Charbel-Raphaël comments on Three Properties for Alignment (and Why We’re Not Training Them)

Charbel-Raphaël 17 Mar 2026 19:49 UTC
3 points
0
What if instead of mixing everything together, we trained for each property explicitly, in stages, with unambiguous signals at each step?
Doesn’t this ultimately result in the same competing objectives, plus the empirical problem of catastrophic forgetting?
Edit: Ah, but I see that you say at the end of the post “start with step 1, then add step 2 data while keeping step 1 data in the mix”. I don’t know, maybe this works to prevent forgetting, but my guess is that there are simply too many small, implicit rules that we currently train for during RLHF. It seems highly unlikely that you’d be able to cleanly decompose all of those human-preference constraints into a finite number of discrete stages without them clashing. But yeah, this is ultimately an empirical question.

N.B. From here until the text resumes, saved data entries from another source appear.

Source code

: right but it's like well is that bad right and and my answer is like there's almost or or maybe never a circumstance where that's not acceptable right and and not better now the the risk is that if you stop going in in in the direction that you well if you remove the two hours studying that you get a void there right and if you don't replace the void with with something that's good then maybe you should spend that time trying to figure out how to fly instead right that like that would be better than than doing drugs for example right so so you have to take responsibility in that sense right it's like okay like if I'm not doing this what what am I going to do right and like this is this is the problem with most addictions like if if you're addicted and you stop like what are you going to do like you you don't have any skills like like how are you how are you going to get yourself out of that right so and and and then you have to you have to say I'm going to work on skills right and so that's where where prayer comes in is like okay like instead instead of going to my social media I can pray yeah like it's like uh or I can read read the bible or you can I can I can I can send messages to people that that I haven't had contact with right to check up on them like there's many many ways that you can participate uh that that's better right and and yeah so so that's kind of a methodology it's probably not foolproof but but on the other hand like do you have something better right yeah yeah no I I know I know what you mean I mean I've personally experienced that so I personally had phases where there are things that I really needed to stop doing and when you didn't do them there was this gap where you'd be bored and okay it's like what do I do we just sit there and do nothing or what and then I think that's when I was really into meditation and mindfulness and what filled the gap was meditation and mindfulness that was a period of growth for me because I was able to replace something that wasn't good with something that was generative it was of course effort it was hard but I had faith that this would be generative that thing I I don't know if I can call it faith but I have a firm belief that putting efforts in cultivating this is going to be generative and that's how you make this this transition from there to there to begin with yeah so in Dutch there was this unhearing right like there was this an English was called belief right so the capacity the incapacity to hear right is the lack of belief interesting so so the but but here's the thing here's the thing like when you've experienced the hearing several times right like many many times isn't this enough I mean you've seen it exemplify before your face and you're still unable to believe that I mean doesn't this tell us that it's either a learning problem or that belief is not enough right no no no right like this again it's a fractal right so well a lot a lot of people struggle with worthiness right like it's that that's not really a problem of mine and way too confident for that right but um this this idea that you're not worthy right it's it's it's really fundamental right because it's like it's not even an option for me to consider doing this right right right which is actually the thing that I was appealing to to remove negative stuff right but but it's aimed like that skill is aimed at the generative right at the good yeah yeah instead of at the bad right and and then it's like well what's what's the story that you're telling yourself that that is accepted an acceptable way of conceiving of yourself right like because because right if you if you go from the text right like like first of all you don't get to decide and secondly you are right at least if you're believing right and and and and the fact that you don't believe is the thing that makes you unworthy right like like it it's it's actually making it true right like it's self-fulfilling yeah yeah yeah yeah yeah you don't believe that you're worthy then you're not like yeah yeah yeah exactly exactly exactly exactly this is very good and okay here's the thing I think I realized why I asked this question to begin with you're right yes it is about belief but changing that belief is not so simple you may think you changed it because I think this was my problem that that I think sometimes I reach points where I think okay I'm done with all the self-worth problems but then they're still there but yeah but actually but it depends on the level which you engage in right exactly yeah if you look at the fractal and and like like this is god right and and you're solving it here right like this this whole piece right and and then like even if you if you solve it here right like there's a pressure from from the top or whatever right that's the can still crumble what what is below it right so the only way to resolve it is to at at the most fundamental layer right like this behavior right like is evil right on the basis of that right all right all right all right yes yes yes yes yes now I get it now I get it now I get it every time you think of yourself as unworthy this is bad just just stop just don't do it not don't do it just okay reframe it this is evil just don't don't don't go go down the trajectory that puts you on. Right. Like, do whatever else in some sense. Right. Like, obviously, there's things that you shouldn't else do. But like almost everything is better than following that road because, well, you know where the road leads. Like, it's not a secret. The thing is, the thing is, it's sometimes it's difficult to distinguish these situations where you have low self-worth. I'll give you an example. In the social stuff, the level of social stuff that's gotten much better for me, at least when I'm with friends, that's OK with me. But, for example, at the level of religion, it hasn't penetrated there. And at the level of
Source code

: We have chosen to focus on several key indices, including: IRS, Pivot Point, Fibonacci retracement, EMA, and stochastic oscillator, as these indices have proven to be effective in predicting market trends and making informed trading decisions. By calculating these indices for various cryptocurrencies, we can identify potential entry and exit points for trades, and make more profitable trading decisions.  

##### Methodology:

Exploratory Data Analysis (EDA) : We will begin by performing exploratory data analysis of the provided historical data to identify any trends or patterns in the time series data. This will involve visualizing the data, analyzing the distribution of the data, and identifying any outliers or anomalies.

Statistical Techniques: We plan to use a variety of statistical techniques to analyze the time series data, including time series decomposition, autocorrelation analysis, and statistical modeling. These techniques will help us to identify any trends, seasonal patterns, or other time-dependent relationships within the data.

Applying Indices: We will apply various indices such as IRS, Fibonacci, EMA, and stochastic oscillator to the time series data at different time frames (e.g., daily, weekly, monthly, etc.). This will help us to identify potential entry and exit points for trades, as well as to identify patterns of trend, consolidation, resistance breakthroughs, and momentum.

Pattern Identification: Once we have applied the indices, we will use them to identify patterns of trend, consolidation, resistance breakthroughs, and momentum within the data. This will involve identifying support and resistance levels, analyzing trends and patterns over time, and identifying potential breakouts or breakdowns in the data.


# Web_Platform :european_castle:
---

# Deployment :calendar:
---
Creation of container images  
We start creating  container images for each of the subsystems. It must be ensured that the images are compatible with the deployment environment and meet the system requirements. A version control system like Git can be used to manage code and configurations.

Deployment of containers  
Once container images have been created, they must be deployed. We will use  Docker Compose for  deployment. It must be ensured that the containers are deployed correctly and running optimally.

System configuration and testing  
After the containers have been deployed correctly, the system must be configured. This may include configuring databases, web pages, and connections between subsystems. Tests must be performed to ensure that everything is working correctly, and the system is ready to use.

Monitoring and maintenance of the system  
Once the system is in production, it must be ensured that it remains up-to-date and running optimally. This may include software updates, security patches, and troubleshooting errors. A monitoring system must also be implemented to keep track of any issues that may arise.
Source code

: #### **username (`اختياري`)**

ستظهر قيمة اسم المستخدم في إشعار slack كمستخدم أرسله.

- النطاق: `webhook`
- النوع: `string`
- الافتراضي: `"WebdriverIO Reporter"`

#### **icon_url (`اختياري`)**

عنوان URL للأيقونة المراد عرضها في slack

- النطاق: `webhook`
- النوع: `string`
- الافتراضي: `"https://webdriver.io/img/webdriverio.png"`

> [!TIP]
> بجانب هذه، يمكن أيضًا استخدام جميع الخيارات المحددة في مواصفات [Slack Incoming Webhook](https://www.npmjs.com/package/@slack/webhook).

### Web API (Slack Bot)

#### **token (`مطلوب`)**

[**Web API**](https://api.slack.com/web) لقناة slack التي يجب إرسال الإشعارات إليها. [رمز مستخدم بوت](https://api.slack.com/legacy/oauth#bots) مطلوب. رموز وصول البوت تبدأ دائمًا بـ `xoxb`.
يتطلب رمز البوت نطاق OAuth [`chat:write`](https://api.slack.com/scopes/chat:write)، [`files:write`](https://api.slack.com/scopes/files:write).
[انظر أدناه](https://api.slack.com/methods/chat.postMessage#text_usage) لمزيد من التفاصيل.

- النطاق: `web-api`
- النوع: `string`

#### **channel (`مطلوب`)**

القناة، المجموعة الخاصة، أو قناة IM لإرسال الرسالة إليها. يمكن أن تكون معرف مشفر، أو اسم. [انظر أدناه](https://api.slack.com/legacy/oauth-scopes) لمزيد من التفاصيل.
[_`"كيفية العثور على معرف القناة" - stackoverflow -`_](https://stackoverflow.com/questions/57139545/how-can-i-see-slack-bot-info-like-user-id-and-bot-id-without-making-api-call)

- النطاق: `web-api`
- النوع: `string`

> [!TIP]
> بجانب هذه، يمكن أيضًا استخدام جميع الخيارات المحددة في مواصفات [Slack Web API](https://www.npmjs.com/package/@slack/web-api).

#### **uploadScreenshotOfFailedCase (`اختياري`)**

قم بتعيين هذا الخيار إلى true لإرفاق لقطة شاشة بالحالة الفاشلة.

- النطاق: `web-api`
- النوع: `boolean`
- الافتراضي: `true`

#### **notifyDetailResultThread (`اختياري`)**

- Quentin FEUILLADE--MONTIXI 17 Mar 2026 21:55 UTC
  1 point
  0
  Parent
  Agreed that this is unclear. I think we should at least try. This (or similar) procedure could lead to more control down the line because you are building on top of a thing that understand the distinction between “This part setup how you should behave” vs “That part setup what we are talking about right now”